▶ [Readings from measuring devices]
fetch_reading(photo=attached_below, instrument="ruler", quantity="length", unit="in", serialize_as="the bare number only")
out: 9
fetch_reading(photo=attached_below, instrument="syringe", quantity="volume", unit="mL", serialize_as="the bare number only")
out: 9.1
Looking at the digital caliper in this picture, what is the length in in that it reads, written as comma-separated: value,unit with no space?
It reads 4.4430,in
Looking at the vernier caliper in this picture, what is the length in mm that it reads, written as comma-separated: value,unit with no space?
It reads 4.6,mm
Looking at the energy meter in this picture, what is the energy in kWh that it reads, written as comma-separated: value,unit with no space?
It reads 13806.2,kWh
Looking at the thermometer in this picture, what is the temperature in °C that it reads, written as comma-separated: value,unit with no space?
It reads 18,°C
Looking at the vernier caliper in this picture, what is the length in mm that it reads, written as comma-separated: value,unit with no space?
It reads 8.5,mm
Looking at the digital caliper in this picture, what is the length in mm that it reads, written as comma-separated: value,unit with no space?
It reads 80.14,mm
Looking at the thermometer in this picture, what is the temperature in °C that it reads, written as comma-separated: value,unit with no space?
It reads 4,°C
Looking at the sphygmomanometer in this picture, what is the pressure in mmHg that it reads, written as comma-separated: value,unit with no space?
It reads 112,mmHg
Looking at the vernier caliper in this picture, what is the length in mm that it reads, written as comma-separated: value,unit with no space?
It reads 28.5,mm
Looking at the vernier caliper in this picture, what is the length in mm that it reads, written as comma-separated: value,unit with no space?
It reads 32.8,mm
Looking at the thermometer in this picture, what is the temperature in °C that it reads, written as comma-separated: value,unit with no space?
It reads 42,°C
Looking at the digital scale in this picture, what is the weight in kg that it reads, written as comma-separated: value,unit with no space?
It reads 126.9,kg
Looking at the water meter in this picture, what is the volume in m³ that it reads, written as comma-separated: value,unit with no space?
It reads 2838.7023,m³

▶ [REQUIREMENT] Can you output every one of the entries above verbatim, in the same order and with nothing changed?

▶ [REPLY TO THE TASK]
fetch_reading(photo=attached_below, instrument="ruler", quantity="length", unit="in", serialize_as="the bare number only")
out: 9
fetch_reading(photo=attached_below, instrument="syringe", quantity="volume", unit="mL", serialize_as="the bare number only")
out: 9.1
Looking at the digital caliper in this picture, what is the length in in that it reads, written as comma-separated: value,unit with no space?
It reads 4.4430,in
Looking at the vernier caliper in this picture, what is the length in mm that it reads, written as comma-separated: value,unit with no space?
It reads 4.6,mm
Looking at the energy meter in this picture, what is the energy in kWh that it reads, written as comma-separated: value,unit with no space?
It reads 13806.2,kWh
Looking at the thermometer in this picture, what is the temperature in °C that it reads, written as comma-separated: value,unit with no space?
It reads 18,°C
Looking at the vernier caliper in this picture, what is the length in mm that it reads, written as comma-separated: value,unit with no space?
It reads 8.5,mm
Looking at the digital caliper in this picture, what is the length in mm that it reads, written as comma-separated: value,unit with no space?
It reads 80.14,mm
Looking at the thermometer in this picture, what is the temperature in °C that it reads, written as comma-separated: value,unit with no space?
It reads 4,°C
Looking at the sphygmomanometer in this picture, what is the pressure in mmHg that it reads, written as comma-separated: value,unit with no space?
It reads 112,mmHg
Looking at the vernier caliper in this picture, what is the length in mm that it reads, written as comma-separated: value,unit with no space?
It reads 28.5,mm
Looking at the vernier caliper in this picture, what is the length in mm that it reads, written as comma-separated: value,unit with no space?
It reads 32.8,mm
Looking at the thermometer in this picture, what is the temperature in °C that it reads, written as comma-separated: value,unit with no space?
It reads 42,°C
Looking at the digital scale in this picture, what is the weight in kg that it reads, written as comma-separated: value,unit with no space?
It reads 126.9,kg
Looking at the water meter in this picture, what is the volume in m³ that it reads, written as comma-separated: value,unit with no space?
It reads 2838.7023,m³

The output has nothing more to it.